Speedtest iPhone 6s

Die 2015er Apple iPhone Generation hat nicht nur Verbesserungen bei Display und Kamera erhalten, auch das Modem wurde deutlich verbessert und kann nun LTE Advanced der Kategorie 6. In der Theorie sind mit dem iPhone 6s und dem iPhone 6s Plus so bis zu 300 Megabit pro Sekunde im Downlink und 50 MBit/s im Uplink möglich. Die Vorgänger-Generation konnte maximal 150 MBit/s nutzen. Möglich wird die Geschwindigkeits-Steigerung durch das sogenannte Carrier Aggregation (Kanalbündelung). Doch was merkt man von der Technik in der Realität? Ich bin mit meinem Apple iPhone 6s nach Bonn gefahren und habe dort mit einem Telekom Data Comfort L Tarif das neue iPhone im LTE Cat6 Netz getestet.

LTE-Advanced iPhone 6s

LTE Cat6 in Bonn und weiteren Städten
Für meinen kleinen Test mit dem iPhone 6s habe ich mir nicht ohne Grund die Stadt Bonn ausgesucht. Die Deutsche Telekom versorgt große Teile des Bonner Stadtgebietes mit LTE Advanced Cat6. Dafür hat der Anbieter an vielen Sende-Standorten sowohl Sender für LTE auf 1800 Megahertz als auch Sender für 2600 MHz aktiviert. Beide Frequenzbereiche werden mittels Carrier Aggregation gebündelt, wenn man ein passendes Endgerät verwendet. Auch in vielen anderen Städten hat die Telekom bereits Carrier Aggregation aktiviert, außerdem sind einige Flughäfen, Bahnhöfe und Fußballstadien versorgt. In Kleinstädten und auf dem Land ist LTE Advanced derzeit aber eher selten bis gar nicht zu finden.

Vodafone und Telefónica
Neben der Telekom bietet auch Vodafone LTE Advanced Cat6 mit Carrier Aggregation an, allerdings sind dort nur maximal 225 MBit/s möglich, da Vodafone derzeit weniger Frequenzspektrum einsetzt als die Telekom, wo bis zu 300 MBit/s möglich sind. Telefónica O2 führt bereits erste Tests mit LTE Cat6 durch, hat den Service jedoch noch nicht offiziell gestartet – auch hier werden vermutlich erstmal nur 225 MBit/s möglich sein, wenn der Dienst aktiviert wird.

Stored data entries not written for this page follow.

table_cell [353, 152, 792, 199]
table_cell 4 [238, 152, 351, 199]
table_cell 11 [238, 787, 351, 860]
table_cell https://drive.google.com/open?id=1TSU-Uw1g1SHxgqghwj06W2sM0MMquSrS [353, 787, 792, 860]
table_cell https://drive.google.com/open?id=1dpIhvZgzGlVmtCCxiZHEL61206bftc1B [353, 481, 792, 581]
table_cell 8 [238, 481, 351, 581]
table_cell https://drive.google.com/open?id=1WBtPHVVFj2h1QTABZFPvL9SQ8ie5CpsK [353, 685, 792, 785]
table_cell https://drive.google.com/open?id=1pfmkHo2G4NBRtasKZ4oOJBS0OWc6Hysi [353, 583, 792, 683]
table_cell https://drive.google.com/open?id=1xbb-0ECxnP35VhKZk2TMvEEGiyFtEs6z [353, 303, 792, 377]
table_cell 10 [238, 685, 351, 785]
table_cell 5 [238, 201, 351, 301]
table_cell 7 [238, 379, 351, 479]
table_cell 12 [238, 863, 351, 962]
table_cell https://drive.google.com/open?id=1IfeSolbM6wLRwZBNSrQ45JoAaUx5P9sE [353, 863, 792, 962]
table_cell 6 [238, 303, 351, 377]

Die Messergebnisse auf dem iPhone 6s
Die Messergebnisse auf dem iPhone 6s

Keine Anzeige im iPhone Display
Das Apple iPhone 6s zeigt im Display nicht an, ob LTE Advanced zur Verfügung steht oder „nur“ normales LTE. Bei Android Smartphones ist das anders, dort wird oft mit einem „LTE+“ oder einem „4G+“ die Verfügbarkeit der Technik signalisiert, sodass man direkt weiß, wenn LTE Advanced zur Verfügung steht. Für meinen Test habe ich daher ein Samsung Galaxy Alpha mitgenommen, damit ich zumindest ansatzweise sicher sein kann, dass das iPhone 6s am Standort die Kanalbündelung nutzen kann.

Der Netmonitor des Samsung Galaxy Alpha zeigt: es ist Carrier Aggregation verfügbar.
Der Netmonitor des Samsung Galaxy Alpha zeigt: es ist Carrier Aggregation verfügbar.

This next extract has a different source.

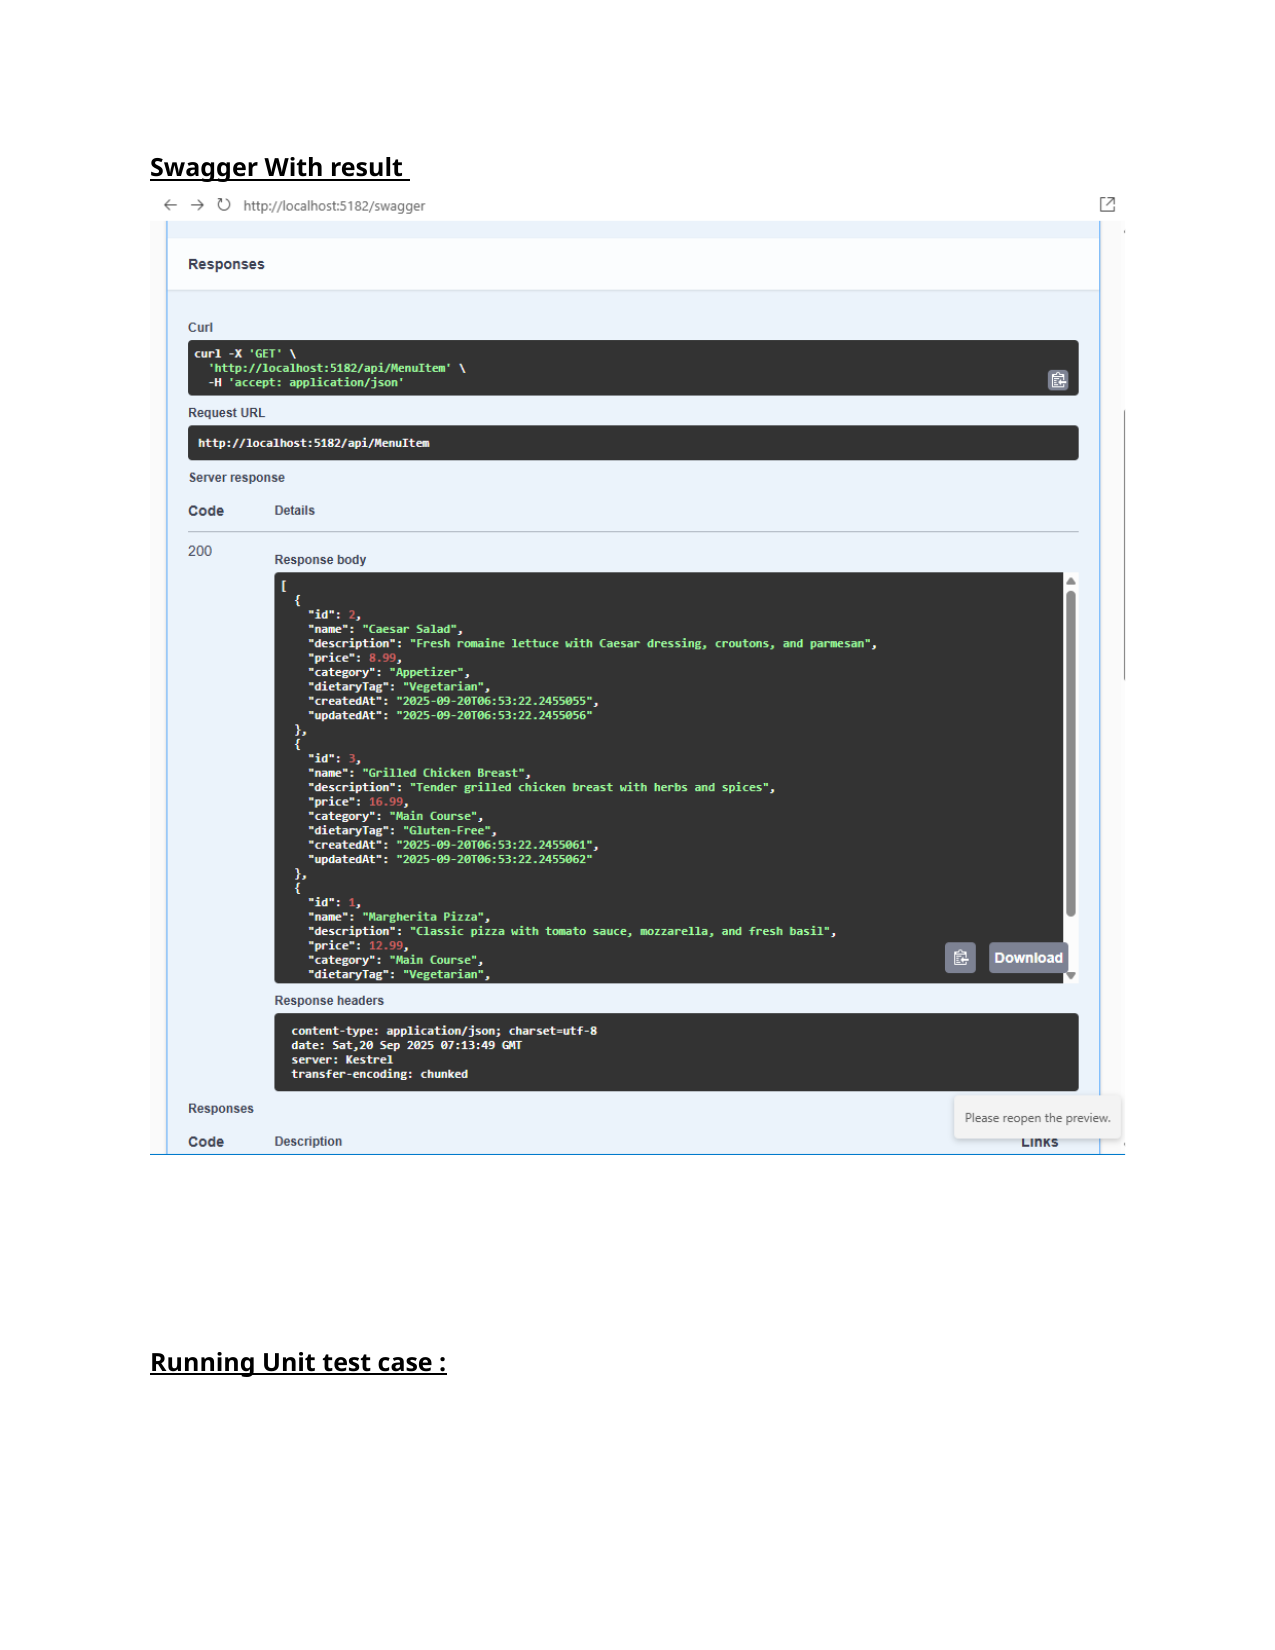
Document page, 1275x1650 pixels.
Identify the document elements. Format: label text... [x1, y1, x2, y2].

text Swagger With result [150, 150, 1125, 189]
text Running Unit test case : [150, 1344, 1125, 1378]
picture [150, 189, 1125, 1155]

Test: Datenraten weit unter dem Maximum
Im Test an diversen Standorten im Bonner Stadtgebiet zeigte sich, dass die Datenraten im Downlink sehr stark schwankten, während sie im Uplink äußerst konstant waren. Die Tests wurden mittags durchgeführt, zum Einsatz kam die speedtest.net iPhone App mit einem Server, der sich bei vorherigen Tests als zuverlässig und schnell erwiesen hat. Im Download konnte das iPhone bis zu 180 MBit/s erreichen, oft waren aber auch „nur “ etwas über 150 MBit/s möglich. Natürlich gab es auch einige Messungen, die noch deutlich niedrigere Datenraten ergaben. Im Uplink gab es dagegen bei fast jeder Messung das gleiche Bild: zwischen 38 und 44 MBit/s waren möglich, was recht nah am theoretischen Maximum von 50 MBit/s liegt.

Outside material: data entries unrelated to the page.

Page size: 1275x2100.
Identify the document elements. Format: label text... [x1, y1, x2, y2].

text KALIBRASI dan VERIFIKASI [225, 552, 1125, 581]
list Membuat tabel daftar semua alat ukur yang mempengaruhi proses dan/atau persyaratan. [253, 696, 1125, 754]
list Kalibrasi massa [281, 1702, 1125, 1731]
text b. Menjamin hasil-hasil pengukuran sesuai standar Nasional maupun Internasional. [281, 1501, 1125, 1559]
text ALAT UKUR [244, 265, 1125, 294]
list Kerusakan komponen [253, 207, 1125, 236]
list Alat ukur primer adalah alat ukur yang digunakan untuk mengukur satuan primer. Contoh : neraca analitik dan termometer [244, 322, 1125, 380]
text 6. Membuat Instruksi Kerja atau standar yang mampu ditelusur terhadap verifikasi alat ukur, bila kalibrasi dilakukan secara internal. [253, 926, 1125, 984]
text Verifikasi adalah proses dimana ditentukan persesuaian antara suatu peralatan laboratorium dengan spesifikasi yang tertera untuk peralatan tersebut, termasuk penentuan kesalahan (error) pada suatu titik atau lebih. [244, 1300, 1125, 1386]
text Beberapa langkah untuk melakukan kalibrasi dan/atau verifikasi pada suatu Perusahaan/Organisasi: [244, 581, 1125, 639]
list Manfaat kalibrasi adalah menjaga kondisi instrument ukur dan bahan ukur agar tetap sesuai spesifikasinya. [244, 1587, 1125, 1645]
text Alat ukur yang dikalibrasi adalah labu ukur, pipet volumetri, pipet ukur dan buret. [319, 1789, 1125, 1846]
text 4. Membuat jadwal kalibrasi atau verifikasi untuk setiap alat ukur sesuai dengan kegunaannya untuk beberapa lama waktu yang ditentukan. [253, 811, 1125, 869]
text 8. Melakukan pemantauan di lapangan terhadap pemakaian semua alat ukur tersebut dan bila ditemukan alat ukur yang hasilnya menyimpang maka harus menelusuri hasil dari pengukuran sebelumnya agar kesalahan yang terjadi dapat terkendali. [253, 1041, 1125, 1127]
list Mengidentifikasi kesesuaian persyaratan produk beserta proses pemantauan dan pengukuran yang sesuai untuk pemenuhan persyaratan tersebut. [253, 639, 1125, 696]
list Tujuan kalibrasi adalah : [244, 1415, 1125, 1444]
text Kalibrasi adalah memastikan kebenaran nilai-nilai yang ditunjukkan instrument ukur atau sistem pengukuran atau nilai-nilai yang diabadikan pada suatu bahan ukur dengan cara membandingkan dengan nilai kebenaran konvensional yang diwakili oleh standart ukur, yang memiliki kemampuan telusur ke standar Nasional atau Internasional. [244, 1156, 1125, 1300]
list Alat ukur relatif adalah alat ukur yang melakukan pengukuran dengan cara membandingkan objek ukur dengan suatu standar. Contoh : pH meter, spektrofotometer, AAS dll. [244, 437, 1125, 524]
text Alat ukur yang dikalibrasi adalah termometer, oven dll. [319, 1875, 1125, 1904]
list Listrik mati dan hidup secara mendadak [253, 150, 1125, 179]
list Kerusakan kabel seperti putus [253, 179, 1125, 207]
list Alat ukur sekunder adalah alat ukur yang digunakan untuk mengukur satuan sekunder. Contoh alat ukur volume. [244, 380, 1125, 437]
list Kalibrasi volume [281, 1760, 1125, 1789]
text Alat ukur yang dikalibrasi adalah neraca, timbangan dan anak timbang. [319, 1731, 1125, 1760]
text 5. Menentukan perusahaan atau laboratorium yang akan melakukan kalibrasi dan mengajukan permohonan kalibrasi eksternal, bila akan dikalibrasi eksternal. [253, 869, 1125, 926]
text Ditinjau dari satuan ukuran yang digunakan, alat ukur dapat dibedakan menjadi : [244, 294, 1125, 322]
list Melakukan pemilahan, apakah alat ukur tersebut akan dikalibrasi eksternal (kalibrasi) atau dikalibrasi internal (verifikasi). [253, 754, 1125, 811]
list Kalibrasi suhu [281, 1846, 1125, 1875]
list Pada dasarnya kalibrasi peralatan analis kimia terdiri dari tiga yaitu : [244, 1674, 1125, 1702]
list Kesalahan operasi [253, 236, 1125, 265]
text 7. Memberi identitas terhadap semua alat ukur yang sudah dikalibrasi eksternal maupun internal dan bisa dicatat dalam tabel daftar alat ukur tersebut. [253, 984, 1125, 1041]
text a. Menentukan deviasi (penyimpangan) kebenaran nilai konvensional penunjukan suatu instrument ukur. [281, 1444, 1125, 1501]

Im Downlink erreichte das iPhone 6s also nur Datenraten, die weit unter dem Maximum von 300 MBit/s lagen. Der Test hat jedoch ebenfalls gezeigt, dass das iPhone 6s trotzdem noch deutlich schneller als sein Vorgänger ist. Zu einer anderen Tageszeit, bei besseren Empfangsbedingungen oder an anderen Standorten sind sicher auch noch deutlich höhere Datenraten möglich als in meinem Test erreicht wurden.